We can all relate to this feeling, and the readings of today’s Mass make clear, we have nothing to fear from God when our lives come to be judged. Jesus, the Son of Man, is pleading for us, now. He will be there at the judgment. He assures us that God hears the cry of the oppressed. Jesus gave his life for us, and longs to redeem all of us and to invite us to enjoy his own communion of love for ever. What we must fear is our own stubbornness or carelessness - our own failure to discipline our lives and focus them upon our goal.

The only thing that can prevent us enjoying the communion of love for which we were created is our sinning in a way that kills our soul (we call this ‘mortal sin’), and our persistence in a sinful way of life in spite of the constant stream of grace that comes from God to bring us to change. Saint Paul challenges us: ‘Do you despise the riches of God’s kindness and forbearance and patience? Do you not realize that God’s kindness is meant to lead you to repentance? Do you intend to persist with your hard and impenitent heart?’(Romans 2:4-5).

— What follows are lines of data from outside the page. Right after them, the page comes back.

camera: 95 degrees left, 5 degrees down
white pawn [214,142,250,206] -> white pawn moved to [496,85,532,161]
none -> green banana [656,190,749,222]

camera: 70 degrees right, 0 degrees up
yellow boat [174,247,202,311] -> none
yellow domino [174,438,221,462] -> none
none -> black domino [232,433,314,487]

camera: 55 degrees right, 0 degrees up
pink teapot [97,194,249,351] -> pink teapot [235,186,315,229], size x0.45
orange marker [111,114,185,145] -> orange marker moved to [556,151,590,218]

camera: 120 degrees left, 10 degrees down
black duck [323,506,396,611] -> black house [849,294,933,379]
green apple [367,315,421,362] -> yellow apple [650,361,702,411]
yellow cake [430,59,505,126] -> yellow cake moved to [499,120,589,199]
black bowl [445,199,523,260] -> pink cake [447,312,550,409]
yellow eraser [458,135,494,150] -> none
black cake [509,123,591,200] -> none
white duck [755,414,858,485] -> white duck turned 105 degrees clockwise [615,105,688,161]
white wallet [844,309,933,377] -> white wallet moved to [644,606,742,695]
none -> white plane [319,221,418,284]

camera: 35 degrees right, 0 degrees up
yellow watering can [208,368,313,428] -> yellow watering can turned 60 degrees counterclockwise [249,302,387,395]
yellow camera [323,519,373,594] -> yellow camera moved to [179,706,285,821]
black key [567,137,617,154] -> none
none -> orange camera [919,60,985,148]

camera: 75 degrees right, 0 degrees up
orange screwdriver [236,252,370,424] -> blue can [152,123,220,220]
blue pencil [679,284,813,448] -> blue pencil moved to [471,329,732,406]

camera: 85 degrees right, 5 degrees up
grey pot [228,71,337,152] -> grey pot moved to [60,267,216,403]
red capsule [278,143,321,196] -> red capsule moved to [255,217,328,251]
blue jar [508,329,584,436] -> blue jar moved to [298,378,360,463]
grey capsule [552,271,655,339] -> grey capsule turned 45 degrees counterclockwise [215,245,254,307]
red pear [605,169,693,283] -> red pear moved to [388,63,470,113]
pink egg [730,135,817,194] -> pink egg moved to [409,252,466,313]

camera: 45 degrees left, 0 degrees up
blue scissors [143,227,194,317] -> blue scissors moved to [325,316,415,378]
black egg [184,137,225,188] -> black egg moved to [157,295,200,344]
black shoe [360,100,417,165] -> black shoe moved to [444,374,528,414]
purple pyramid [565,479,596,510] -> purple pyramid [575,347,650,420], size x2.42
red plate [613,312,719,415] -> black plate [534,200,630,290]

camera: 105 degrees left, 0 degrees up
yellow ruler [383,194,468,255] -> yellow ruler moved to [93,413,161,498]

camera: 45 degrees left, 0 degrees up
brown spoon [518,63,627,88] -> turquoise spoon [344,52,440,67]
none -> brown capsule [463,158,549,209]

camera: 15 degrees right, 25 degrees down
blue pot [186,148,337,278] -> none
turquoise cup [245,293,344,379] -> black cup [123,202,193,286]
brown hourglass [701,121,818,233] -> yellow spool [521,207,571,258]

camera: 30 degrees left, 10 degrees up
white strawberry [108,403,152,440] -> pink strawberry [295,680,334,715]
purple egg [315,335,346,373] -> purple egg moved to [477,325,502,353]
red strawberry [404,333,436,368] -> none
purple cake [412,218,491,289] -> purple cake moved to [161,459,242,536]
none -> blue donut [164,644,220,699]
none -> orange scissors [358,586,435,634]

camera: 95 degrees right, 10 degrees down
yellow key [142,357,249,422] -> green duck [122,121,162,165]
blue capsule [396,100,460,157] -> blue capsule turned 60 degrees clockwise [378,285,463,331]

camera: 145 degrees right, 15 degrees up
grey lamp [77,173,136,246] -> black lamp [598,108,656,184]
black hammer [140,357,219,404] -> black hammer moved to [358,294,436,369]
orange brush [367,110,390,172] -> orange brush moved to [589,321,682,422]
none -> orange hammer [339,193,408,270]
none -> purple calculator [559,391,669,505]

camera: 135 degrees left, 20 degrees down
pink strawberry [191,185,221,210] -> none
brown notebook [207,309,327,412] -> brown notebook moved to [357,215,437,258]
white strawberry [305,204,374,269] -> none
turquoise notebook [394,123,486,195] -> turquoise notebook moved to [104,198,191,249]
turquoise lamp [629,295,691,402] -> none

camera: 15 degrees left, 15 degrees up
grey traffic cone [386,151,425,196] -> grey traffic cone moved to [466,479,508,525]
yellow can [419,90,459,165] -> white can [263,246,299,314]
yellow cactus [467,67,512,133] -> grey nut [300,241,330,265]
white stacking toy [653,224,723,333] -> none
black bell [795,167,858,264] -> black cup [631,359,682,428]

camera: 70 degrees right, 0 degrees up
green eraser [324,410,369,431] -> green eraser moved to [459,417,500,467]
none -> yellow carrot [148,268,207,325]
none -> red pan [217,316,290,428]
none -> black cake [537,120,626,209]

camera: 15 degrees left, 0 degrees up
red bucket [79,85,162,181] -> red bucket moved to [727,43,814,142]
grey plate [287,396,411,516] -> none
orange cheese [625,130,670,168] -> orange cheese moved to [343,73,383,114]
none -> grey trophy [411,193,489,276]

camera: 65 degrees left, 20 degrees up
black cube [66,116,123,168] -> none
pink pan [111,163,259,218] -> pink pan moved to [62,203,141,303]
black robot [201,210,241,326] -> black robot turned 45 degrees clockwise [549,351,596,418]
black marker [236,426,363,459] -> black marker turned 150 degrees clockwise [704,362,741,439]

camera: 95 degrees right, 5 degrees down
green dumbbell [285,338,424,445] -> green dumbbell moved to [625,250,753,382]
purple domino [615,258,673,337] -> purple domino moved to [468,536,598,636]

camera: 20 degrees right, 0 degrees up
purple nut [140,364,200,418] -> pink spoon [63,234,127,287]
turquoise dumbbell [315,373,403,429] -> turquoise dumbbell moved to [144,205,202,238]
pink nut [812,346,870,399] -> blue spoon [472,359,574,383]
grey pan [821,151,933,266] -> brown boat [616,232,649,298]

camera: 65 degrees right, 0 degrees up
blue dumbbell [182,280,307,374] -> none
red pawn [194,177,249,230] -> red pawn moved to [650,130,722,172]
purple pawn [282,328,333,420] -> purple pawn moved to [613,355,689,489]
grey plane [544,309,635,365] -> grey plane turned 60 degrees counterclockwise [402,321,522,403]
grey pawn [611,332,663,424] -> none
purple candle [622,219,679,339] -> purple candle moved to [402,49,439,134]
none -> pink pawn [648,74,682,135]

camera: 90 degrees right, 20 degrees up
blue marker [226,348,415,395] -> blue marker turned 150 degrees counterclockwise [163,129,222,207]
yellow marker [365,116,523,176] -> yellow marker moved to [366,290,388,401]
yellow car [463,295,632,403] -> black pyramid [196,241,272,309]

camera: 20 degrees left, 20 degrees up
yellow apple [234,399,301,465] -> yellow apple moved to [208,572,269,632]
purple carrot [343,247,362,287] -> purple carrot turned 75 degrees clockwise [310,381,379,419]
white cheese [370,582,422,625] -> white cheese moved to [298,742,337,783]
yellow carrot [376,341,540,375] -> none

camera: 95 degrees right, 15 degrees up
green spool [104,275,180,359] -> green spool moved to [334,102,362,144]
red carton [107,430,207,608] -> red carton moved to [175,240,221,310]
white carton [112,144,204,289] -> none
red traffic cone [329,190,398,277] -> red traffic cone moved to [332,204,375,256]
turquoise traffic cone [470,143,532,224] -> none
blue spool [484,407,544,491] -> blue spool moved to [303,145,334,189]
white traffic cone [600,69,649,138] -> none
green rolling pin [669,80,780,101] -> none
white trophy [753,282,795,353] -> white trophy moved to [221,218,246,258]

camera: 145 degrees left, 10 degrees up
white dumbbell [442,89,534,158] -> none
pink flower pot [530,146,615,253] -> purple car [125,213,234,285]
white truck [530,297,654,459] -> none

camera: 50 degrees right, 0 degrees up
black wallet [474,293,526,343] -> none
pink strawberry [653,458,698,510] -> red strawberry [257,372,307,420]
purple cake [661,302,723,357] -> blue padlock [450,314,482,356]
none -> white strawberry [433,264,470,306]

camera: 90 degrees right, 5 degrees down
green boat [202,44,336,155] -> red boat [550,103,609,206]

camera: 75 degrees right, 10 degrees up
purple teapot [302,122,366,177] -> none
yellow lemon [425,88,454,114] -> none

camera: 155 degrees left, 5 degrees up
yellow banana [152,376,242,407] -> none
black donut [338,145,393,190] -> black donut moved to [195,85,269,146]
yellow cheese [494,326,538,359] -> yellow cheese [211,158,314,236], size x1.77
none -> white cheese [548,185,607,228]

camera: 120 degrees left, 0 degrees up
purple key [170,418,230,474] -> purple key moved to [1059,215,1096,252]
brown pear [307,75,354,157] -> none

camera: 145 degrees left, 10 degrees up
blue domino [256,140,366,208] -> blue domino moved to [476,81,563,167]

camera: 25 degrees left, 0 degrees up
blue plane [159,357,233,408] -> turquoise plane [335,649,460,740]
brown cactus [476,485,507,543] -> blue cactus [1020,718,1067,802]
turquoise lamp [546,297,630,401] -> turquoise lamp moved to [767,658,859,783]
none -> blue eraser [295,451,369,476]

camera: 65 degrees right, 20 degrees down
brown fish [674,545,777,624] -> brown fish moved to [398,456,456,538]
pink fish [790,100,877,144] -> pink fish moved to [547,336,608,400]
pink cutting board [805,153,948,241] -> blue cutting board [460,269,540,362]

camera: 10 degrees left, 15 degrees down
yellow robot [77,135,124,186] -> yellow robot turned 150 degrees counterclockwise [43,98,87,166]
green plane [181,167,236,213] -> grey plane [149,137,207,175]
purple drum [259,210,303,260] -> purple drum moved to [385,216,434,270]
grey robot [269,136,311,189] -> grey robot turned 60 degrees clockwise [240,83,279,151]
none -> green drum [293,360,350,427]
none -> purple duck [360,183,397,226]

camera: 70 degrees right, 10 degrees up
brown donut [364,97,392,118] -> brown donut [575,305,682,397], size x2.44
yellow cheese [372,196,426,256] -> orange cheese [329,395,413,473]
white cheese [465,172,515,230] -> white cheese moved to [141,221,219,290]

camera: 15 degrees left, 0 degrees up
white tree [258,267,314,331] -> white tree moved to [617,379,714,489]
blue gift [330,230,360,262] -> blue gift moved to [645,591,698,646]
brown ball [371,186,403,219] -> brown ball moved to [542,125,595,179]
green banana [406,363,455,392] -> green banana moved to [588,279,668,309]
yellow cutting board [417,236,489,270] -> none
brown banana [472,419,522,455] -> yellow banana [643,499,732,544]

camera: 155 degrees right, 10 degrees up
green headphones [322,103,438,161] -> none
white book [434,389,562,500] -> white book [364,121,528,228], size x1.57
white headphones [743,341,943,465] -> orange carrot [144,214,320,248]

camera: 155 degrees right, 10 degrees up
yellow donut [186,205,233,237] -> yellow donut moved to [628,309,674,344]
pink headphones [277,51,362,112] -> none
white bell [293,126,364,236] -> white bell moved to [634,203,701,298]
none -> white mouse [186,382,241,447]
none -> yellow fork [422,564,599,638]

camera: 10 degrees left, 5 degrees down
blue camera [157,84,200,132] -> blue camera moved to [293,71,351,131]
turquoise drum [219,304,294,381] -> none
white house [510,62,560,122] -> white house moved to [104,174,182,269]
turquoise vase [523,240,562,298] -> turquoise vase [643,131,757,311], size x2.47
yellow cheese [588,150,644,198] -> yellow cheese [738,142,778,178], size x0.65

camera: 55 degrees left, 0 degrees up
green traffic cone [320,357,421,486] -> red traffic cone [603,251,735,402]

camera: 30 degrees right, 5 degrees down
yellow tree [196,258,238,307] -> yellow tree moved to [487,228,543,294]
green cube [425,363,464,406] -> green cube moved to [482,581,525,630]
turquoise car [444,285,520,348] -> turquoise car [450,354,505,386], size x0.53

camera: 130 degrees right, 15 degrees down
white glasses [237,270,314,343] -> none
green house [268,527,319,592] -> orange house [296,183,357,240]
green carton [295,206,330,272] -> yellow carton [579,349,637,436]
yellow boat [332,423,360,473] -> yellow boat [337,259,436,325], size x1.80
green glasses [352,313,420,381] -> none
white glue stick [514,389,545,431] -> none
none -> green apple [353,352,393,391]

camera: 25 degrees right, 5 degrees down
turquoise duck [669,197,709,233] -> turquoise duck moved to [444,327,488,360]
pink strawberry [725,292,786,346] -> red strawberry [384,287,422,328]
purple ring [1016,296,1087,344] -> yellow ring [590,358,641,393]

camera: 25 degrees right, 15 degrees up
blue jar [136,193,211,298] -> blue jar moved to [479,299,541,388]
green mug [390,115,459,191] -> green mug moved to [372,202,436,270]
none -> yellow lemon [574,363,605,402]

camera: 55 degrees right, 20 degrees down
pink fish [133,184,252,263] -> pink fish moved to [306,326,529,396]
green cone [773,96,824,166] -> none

The Catechism clearly states: ‘God predestines no one to go to hell; for this, a wilful turning away from God (a mortal sin) is necessary, and persistence in it until the end’(n.1037). ‘To die in mortal sin without repenting and accepting God’s merciful love means remaining separated from him for ever by our own free choice. This state of definitive self-exclusion from communion with God and the blessed is called ‘hell’’(Catechism n.1033).

The Church invites us today to get in touch with this feeling and to check our lives to see whether we are following our heart’s desire or being caught up in the distraction of our fickle desires with the result that we are wasting our lives, and even putting our eternity in jeopardy. If we want to know what the Last Judgment will be like, all we have to do is look at Jesus on the Cross. That is God’s complete statement of the fidelity of his love for us; and that is God’s final verdict on what really matters in human life. Whatever we go through, God will raise us to himself as he raised Jesus. He asks us, like Jesus, to keep believing and trusting, and giving ourselves in love. If we fail, even if we fail seriously, his love is always inviting us and encouraging us to change our hearts and return to him. The Catechism quotes Saint John of the Cross who wrote: ‘At the evening of life, we shall be judged on our love’(John of the Cross, Saying 64; quoted Catechism n.1022).

When we consider the Last Judgment, the attitude which should characterize our reflections is given to us today in the Responsorial Psalm (Psalm 16). Remembering Jesus, we should be buoyed up with immense hope and longing, for all God’s power is directed to releasing us from sin, and his loving Spirit comes to us from the heart of Jesus inviting us, wherever we are and whatever we have done, to come to him and be forgiven and to live, through love, in his presence.: ‘Protect me, O God, for in you I take refuge. I say to the Lord, ‘You are my Lord; the only good I have is you.’ … The Lord is my chosen portion and my cup; my destiny is in your hands. … I bless the Lord who gives me counsel; in the night also my heart instructs me. I keep the Lord always before me; because he is at my right hand, I shall not be swayed. Therefore my heart is glad, and my soul rejoices; my body also rests secure. … You show me the path of life. In your presence there is fullness of joy; in your right hand are pleasures forevermore’.

Another year in the Church’s life is drawing to a close. A section of our life is over and can never come again. Let us pray earnestly today to recover our vision and to have the courage to turn away from anything that hinders our journey towards that fullness of joy for which we were created and for which we long.